The exercise: In the listing below, rewrite the lines from the line with "order: Bruniales" to the line with "family: Ramalinaceae", changing "scientific name" to "binomial name" and leaving everything else the same.

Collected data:
———

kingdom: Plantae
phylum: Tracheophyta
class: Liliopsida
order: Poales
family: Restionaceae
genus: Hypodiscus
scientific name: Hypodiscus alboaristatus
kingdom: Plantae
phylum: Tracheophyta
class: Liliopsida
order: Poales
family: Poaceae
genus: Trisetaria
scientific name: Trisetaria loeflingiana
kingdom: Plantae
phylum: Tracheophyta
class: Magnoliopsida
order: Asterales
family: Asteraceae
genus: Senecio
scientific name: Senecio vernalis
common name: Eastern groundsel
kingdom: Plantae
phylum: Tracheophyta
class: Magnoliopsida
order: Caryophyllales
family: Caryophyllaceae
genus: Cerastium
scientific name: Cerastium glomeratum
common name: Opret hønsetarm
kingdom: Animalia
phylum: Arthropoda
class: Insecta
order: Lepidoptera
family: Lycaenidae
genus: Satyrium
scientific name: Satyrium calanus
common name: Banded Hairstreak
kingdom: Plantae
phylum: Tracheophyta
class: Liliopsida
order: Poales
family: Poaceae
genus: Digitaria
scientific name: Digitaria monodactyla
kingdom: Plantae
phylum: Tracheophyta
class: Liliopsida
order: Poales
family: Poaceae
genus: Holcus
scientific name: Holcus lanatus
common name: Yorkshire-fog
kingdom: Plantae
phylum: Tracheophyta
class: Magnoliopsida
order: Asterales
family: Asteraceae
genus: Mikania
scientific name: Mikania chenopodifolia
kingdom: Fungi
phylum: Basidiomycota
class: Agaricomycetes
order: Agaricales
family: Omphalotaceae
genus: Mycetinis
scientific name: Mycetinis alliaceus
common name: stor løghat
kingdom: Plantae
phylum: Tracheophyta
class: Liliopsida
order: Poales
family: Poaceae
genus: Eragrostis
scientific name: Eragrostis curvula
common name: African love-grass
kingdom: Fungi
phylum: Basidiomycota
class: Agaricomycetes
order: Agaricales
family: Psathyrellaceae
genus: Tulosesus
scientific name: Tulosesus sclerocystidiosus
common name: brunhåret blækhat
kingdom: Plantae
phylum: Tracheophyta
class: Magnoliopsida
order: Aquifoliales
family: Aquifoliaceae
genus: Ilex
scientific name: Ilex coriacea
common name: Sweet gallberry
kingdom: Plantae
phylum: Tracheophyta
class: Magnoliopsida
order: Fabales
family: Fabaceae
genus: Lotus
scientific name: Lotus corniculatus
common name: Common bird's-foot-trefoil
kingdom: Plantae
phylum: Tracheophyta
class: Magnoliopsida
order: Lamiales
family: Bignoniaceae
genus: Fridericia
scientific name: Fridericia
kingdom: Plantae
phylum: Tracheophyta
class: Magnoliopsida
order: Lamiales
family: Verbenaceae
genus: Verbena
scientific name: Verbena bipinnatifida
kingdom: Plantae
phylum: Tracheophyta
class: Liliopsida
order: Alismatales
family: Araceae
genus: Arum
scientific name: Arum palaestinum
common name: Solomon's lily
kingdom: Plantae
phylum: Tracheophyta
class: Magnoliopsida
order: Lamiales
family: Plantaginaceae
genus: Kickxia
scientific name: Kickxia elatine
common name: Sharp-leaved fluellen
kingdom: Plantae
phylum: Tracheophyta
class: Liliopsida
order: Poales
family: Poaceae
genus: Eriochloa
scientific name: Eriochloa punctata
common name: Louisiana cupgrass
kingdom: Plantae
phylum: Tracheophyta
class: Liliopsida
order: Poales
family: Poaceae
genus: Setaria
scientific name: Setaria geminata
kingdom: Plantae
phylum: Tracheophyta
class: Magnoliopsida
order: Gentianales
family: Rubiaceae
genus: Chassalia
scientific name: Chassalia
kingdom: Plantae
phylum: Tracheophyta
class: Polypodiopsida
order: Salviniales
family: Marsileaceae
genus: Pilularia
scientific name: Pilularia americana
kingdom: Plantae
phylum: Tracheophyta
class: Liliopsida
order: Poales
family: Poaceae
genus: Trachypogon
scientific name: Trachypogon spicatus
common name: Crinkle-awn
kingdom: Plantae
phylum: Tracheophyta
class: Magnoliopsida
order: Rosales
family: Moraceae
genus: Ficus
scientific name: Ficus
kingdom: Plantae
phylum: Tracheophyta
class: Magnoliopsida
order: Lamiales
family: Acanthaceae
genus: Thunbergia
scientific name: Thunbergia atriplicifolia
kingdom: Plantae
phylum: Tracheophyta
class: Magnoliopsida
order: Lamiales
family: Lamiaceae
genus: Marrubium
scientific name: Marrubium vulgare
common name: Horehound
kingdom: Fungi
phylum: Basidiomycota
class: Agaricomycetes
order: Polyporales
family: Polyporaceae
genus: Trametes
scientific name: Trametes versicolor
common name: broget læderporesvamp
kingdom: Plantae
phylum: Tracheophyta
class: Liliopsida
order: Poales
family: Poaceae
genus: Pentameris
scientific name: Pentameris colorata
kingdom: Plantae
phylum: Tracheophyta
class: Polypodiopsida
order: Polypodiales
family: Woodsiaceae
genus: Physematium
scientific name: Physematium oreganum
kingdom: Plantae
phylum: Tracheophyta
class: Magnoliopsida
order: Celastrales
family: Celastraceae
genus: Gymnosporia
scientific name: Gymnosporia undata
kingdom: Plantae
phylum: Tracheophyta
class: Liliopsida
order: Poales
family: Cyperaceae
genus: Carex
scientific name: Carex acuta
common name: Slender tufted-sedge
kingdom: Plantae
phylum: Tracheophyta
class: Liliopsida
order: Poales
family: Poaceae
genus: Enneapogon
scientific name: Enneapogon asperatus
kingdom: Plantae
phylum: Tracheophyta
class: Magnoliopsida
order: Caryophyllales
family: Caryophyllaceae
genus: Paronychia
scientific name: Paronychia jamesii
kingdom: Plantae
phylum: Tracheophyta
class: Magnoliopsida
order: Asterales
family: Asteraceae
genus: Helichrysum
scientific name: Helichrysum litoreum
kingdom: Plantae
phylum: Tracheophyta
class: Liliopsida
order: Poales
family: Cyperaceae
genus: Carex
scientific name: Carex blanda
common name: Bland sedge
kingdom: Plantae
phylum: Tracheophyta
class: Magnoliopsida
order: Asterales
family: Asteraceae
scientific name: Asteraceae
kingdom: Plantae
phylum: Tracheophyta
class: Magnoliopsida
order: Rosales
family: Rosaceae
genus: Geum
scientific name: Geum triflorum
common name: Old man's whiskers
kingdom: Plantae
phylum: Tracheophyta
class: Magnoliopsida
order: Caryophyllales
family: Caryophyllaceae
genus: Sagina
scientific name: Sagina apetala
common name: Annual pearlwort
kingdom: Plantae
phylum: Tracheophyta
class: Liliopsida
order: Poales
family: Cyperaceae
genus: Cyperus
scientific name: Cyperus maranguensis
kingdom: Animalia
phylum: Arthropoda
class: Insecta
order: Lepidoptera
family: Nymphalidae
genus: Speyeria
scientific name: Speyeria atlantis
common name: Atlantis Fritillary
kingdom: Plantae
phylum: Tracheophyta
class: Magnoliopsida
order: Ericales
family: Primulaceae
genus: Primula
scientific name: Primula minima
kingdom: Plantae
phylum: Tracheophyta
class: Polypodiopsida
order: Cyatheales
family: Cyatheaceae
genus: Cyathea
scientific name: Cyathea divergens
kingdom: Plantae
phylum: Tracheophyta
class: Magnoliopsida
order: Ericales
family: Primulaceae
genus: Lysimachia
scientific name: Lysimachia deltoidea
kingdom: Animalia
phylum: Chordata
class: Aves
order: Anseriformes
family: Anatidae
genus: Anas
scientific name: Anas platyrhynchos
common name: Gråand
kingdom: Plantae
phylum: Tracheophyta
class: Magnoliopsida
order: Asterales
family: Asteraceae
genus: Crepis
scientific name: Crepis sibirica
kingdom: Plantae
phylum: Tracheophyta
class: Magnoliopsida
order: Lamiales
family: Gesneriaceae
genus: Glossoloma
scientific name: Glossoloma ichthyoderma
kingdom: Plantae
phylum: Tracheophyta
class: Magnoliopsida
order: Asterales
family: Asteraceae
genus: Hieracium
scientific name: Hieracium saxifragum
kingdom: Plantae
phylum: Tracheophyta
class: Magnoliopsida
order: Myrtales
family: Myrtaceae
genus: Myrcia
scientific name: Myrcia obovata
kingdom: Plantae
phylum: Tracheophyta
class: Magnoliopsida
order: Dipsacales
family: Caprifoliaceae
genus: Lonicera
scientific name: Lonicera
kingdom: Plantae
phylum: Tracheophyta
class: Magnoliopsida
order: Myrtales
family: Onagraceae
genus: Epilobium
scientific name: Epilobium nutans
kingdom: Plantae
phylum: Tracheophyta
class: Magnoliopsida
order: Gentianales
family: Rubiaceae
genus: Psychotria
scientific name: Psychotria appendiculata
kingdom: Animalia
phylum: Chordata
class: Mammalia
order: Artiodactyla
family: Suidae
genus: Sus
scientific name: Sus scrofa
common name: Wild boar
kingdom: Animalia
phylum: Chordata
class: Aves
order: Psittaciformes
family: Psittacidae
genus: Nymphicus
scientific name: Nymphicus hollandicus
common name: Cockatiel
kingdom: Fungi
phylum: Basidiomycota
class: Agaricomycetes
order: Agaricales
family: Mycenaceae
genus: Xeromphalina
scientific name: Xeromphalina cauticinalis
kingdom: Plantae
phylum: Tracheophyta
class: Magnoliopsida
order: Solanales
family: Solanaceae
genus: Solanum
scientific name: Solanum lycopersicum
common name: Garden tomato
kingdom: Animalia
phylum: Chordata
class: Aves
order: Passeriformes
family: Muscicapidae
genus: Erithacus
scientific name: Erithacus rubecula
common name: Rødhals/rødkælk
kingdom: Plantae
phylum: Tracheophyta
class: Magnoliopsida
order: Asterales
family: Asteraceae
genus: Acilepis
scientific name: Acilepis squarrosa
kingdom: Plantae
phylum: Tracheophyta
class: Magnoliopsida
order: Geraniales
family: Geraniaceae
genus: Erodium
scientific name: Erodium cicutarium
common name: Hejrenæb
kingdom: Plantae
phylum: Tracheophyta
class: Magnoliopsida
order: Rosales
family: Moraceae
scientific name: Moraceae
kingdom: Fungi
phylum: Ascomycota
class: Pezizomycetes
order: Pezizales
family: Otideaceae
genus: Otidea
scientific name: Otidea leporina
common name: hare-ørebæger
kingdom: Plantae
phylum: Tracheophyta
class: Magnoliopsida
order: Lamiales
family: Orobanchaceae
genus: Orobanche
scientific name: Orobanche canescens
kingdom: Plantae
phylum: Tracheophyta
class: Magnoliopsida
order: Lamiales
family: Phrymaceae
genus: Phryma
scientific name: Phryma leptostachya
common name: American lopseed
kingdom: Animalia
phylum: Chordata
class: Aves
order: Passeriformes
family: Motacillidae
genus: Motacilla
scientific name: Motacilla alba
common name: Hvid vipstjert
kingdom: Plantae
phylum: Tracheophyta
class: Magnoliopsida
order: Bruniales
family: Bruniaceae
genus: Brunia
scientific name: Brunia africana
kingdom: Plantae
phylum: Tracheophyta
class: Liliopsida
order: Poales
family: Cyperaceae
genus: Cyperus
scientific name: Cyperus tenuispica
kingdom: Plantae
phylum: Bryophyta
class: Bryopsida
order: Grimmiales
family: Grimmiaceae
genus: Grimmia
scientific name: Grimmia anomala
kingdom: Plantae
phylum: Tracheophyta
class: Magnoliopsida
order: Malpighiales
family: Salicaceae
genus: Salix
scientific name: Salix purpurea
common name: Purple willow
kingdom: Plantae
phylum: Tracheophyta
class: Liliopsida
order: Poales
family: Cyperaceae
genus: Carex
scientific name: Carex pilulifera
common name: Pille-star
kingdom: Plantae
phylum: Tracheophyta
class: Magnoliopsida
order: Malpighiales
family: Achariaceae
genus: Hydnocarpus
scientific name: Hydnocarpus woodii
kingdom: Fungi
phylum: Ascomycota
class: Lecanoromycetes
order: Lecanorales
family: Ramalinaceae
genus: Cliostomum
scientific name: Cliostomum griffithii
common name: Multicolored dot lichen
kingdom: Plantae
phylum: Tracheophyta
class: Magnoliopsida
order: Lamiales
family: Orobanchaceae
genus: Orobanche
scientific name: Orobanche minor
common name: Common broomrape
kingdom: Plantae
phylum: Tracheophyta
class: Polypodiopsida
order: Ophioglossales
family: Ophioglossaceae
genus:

———

Output for this exercise:
order: Bruniales
family: Bruniaceae
genus: Brunia
binomial name: Brunia africana
kingdom: Plantae
phylum: Tracheophyta
class: Liliopsida
order: Poales
family: Cyperaceae
genus: Cyperus
binomial name: Cyperus tenuispica
kingdom: Plantae
phylum: Bryophyta
class: Bryopsida
order: Grimmiales
family: Grimmiaceae
genus: Grimmia
binomial name: Grimmia anomala
kingdom: Plantae
phylum: Tracheophyta
class: Magnoliopsida
order: Malpighiales
family: Salicaceae
genus: Salix
binomial name: Salix purpurea
common name: Purple willow
kingdom: Plantae
phylum: Tracheophyta
class: Liliopsida
order: Poales
family: Cyperaceae
genus: Carex
binomial name: Carex pilulifera
common name: Pille-star
kingdom: Plantae
phylum: Tracheophyta
class: Magnoliopsida
order: Malpighiales
family: Achariaceae
genus: Hydnocarpus
binomial name: Hydnocarpus woodii
kingdom: Fungi
phylum: Ascomycota
class: Lecanoromycetes
order: Lecanorales
family: Ramalinaceae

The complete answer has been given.